Your job is to transcribe the material exactly, every line included.

○ ○ ○ ○

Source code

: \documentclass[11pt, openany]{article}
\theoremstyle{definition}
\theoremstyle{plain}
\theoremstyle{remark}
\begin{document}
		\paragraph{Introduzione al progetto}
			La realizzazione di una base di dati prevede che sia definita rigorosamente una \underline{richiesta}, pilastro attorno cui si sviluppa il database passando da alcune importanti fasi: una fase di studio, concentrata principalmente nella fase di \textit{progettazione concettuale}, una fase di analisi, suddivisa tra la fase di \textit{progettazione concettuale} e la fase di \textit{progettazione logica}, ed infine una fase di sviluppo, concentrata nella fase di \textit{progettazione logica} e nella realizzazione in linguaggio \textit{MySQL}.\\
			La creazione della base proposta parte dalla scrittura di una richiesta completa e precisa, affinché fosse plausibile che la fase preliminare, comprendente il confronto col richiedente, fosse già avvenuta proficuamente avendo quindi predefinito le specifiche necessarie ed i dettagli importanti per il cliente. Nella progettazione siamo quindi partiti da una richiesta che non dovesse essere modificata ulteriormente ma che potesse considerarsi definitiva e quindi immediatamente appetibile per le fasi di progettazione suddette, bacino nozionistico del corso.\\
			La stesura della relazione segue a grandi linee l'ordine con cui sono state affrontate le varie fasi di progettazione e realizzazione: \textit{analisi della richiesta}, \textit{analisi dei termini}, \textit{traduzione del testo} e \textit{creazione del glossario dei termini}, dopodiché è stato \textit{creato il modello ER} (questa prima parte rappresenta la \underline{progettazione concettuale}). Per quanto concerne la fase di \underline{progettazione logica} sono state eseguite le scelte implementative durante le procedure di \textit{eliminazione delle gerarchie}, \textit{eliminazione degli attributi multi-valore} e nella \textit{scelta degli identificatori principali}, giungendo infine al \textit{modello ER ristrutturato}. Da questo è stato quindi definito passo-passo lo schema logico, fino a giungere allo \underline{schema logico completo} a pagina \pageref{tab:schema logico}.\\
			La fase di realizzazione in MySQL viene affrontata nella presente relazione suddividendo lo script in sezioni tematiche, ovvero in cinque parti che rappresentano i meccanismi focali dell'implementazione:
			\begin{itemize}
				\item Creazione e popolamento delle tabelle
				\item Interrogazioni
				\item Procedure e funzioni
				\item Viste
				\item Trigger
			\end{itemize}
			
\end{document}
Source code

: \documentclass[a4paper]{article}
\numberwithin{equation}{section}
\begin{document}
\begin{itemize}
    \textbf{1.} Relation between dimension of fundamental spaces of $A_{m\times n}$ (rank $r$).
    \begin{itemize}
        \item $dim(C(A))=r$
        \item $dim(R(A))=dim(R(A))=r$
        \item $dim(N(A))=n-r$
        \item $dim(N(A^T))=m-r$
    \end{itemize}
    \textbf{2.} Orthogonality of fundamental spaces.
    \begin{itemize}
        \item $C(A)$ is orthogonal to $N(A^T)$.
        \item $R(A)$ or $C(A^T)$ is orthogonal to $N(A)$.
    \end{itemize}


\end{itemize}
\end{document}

○ ○ ○ ○

Answer to this task
Source code

: \documentclass[11pt, openany]{article}
\theoremstyle{definition}
\theoremstyle{plain}
\theoremstyle{remark}
\begin{document}
		\paragraph{Introduzione al progetto}
			La realizzazione di una base di dati prevede che sia definita rigorosamente una \underline{richiesta}, pilastro attorno cui si sviluppa il database passando da alcune importanti fasi: una fase di studio, concentrata principalmente nella fase di \textit{progettazione concettuale}, una fase di analisi, suddivisa tra la fase di \textit{progettazione concettuale} e la fase di \textit{progettazione logica}, ed infine una fase di sviluppo, concentrata nella fase di \textit{progettazione logica} e nella realizzazione in linguaggio \textit{MySQL}.\\
			La creazione della base proposta parte dalla scrittura di una richiesta completa e precisa, affinché fosse plausibile che la fase preliminare, comprendente il confronto col richiedente, fosse già avvenuta proficuamente avendo quindi predefinito le specifiche necessarie ed i dettagli importanti per il cliente. Nella progettazione siamo quindi partiti da una richiesta che non dovesse essere modificata ulteriormente ma che potesse considerarsi definitiva e quindi immediatamente appetibile per le fasi di progettazione suddette, bacino nozionistico del corso.\\
			La stesura della relazione segue a grandi linee l'ordine con cui sono state affrontate le varie fasi di progettazione e realizzazione: \textit{analisi della richiesta}, \textit{analisi dei termini}, \textit{traduzione del testo} e \textit{creazione del glossario dei termini}, dopodiché è stato \textit{creato il modello ER} (questa prima parte rappresenta la \underline{progettazione concettuale}). Per quanto concerne la fase di \underline{progettazione logica} sono state eseguite le scelte implementative durante le procedure di \textit{eliminazione delle gerarchie}, \textit{eliminazione degli attributi multi-valore} e nella \textit{scelta degli identificatori principali}, giungendo infine al \textit{modello ER ristrutturato}. Da questo è stato quindi definito passo-passo lo schema logico, fino a giungere allo \underline{schema logico completo} a pagina \pageref{tab:schema logico}.\\
			La fase di realizzazione in MySQL viene affrontata nella presente relazione suddividendo lo script in sezioni tematiche, ovvero in cinque parti che rappresentano i meccanismi focali dell'implementazione:
			\begin{itemize}
				\item Creazione e popolamento delle tabelle
				\item Interrogazioni
				\item Procedure e funzioni
				\item Viste
				\item Trigger
			\end{itemize}
			
\end{document}
Source code

: \documentclass[a4paper]{article}
\numberwithin{equation}{section}
\begin{document}
\begin{itemize}
    \textbf{1.} Relation between dimension of fundamental spaces of $A_{m\times n}$ (rank $r$).
    \begin{itemize}
        \item $dim(C(A))=r$
        \item $dim(R(A))=dim(R(A))=r$
        \item $dim(N(A))=n-r$
        \item $dim(N(A^T))=m-r$
    \end{itemize}
    \textbf{2.} Orthogonality of fundamental spaces.
    \begin{itemize}
        \item $C(A)$ is orthogonal to $N(A^T)$.
        \item $R(A)$ or $C(A^T)$ is orthogonal to $N(A)$.
    \end{itemize}


\end{itemize}
\end{document}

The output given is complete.